Work instruction A:
Reproduce the passage of the auction report below, starting with "Activity in the" and going on through "a bit mixed.".
Work instruction B:
Answer these questions using the auction report below.
(i) What price did the apartment in the Metropolis building sell for?
(ii) How many apartments were scheduled for auction at Ray White City Apartments' first 2018 auction?
(iii) Which auctioneer handled the remaining apartments?
Work instruction C:
Decide whether each statement agrees with the auction report below. Answer yes or no, and quote the words from the report that settle it.
(i) The apartment in the Metropolis building sold for more than $500,000.
(ii) Barfoot & Thompson's main auctions in Auckland produced consistently strong results.
(iii) Significant levels of auction activity are expected to return in January.

Text section:
******
The auction room was packed for Ray White City Apartments' first auction of the year

The auction room was packed for Ray White City Apartments' first auction of the year
An apartment in the Metropolis building in Auckland sold for $523,000.

Activity in the auction rooms is slowly starting to wind up again after the Christmas break. However the number of homes being auctioned remains low, and it is likely to be February before we see significant levels of auction activity again.

Nonetheless we have the latest results from Eve's Real Estate in the Bay of Plenty where there was a solid offering in their auction rooms last week. We also have results from Barfoot & Thompson's main auctions in Auckland, where the results were a bit mixed.

Probably the liveliest auction of the new summer season so far was at Ray White City Apartments' first 2018 auction where the room was packed with hopeful bidders.

Eight apartments were scheduled for auction, but one was withdrawn from the auction at the last minute and another had its auction date postponed. That left six under the tender care of auctioneer Ted Ingram.

There was a good mix, with a couple of studios, an apartment in the Metropolis building, a mix of other units in the CBD and a larger unit on the CBD fringe.
******
Extracted page text data

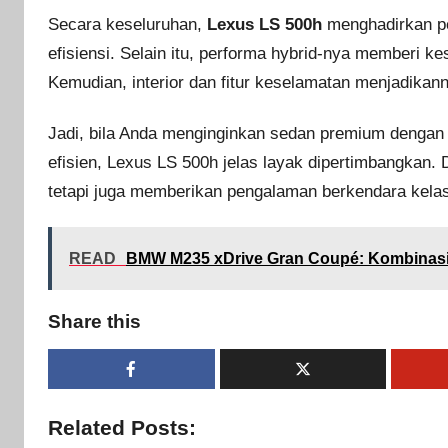
Secara keseluruhan,
Lexus LS 500h
menghadirkan p
efisiensi. Selain itu, performa hybrid-nya memberi 
Kemudian, interior dan fitur keselamatan menjadikan
Jadi, bila Anda menginginkan sedan premium dengan 
efisien, Lexus LS 500h jelas layak dipertimbangkan.
tetapi juga memberikan pengalaman berkendara kelas
READ
BMW M235 xDrive Gran Coupé: Kombinasi
Share this
Related Posts:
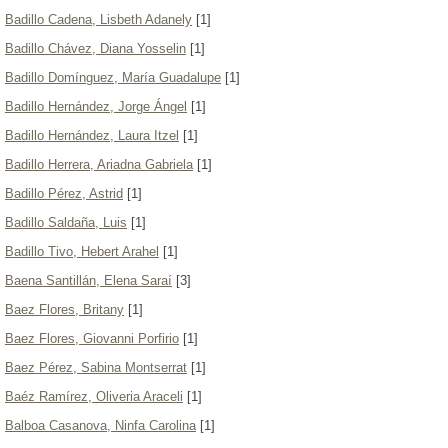
Badillo Cadena, Lisbeth Adanely
[1]
Badillo Chávez, Diana Yosselin
[1]
Badillo Domínguez, María Guadalupe
[1]
Badillo Hernández, Jorge Ángel
[1]
Badillo Hernández, Laura Itzel
[1]
Badillo Herrera, Ariadna Gabriela
[1]
Badillo Pérez, Astrid
[1]
Badillo Saldaña, Luis
[1]
Badillo Tivo, Hebert Arahel
[1]
Baena Santillán, Elena Saraí
[3]
Baez Flores, Britany
[1]
Baez Flores, Giovanni Porfirio
[1]
Baez Pérez, Sabina Montserrat
[1]
Baéz Ramírez, Oliveria Araceli
[1]
Balboa Casanova, Ninfa Carolina
[1]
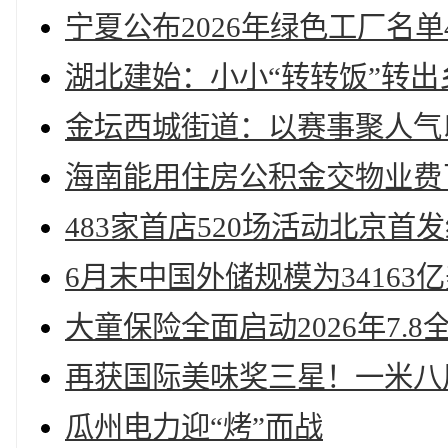
宁夏公布2026年绿色工厂名单
湖北建始：小小“转转饭”转
金坛西城街道：以赛事聚人气
海南能用住房公积金交物业费
483家首店520场活动北京首
6月末中国外储规模为34163
大童保险全面启动2026年7.
再获国际美味奖三星！一米八
瓜州电力迎“烤”而战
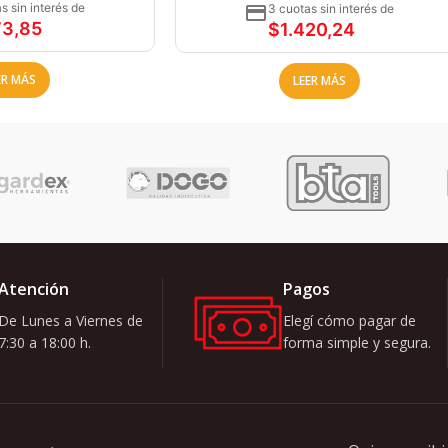
s sin interés de
3 cuotas sin interés de
73,85
$
1.420,24
ER MÁS
LEER MÁS
Atención
Pagos
De Lunes a Viernes de
Elegí cómo pagar de
7:30 a 18:00 h.
forma simple y segura.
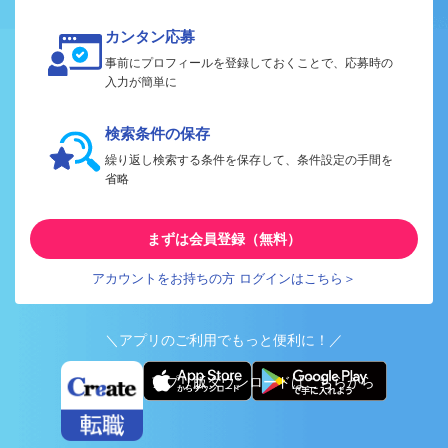
カンタン応募
事前にプロフィールを登録しておくことで、応募時の
入力が簡単に
検索条件の保存
繰り返し検索する条件を保存して、条件設定の手間を
省略
まずは会員登録（無料）
アカウントをお持ちの方 ログインはこちら＞
＼アプリのご利用でもっと便利に！／
アプリ版ダウンロードはこちらから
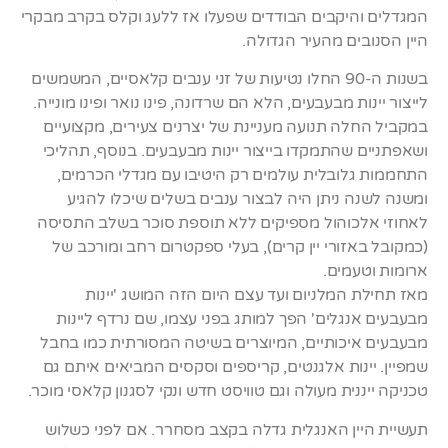
המגדלים והיקבים הבודדים שפעלו אז ללעג וקלס בקרב מבקרי
היין הסנובים מהעיר הגדולה.
בשנות ה-90 החלו נטיעות של זני ענבים קלאסיים, המשמשים
לייצור יינות מבעבעים, הלא הם שרדונה, פינו נואר ופינו מונייה.
במקביל החלה תנועה מעניינת של יצרנים צעירים, מקצועיים
ושאפתניים שהתמקדו בייצור יינות מבעבעים. בנוסף, תהליכי
התחממות גלובלית עולמים רק היטיבו עם מגדלי הכרמים,
ומשנה לשנה ניתן היה לבצור ענבים בשלים שיכלו להגיע
לאחוזי אלכוהול מספיקים ללא תוספת סוכר בשלב התסיסה
(כמקובל באזורי יין קרים), בעלי ספקטרום רחב ומורכב של
ארומות וטעמים.
מאז תחילת המלניום ועד עצם היום הזה המושג 'יינות
מבעבעים אנגלים' הפך למותג בפני עצמו, שם נרדף ליינות
מבעבעים איכותיים, המיוצרים בשיטה המסורתית כמו בחבל
שמפיין. יינות אלגנטים, קריספים וסקסים המביאים איתם גם
טכניקה ייננית מעולה וגם טוויסט חדש ונקי לסגנון קלאסי מוכר.
תעשיית היין האנגלית גדלה בקצב מסחרר. אם לפני כשלוש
******
Output A:
Activity in the auction rooms is slowly starting to wind up again after the Christmas break. However the number of homes being auctioned remains low, and it is likely to be February before we see significant levels of auction activity again.

Nonetheless we have the latest results from Eve's Real Estate in the Bay of Plenty where there was a solid offering in their auction rooms last week. We also have results from Barfoot & Thompson's main auctions in Auckland, where the results were a bit mixed.

Output B:
(i) $523,000
(ii) Eight
(iii) Ted Ingram

Output C:
(i) Yes: "sold for $523,000."
(ii) No: "where the results were a bit mixed."
(iii) No: "it is likely to be February before we see significant levels of auction activity again."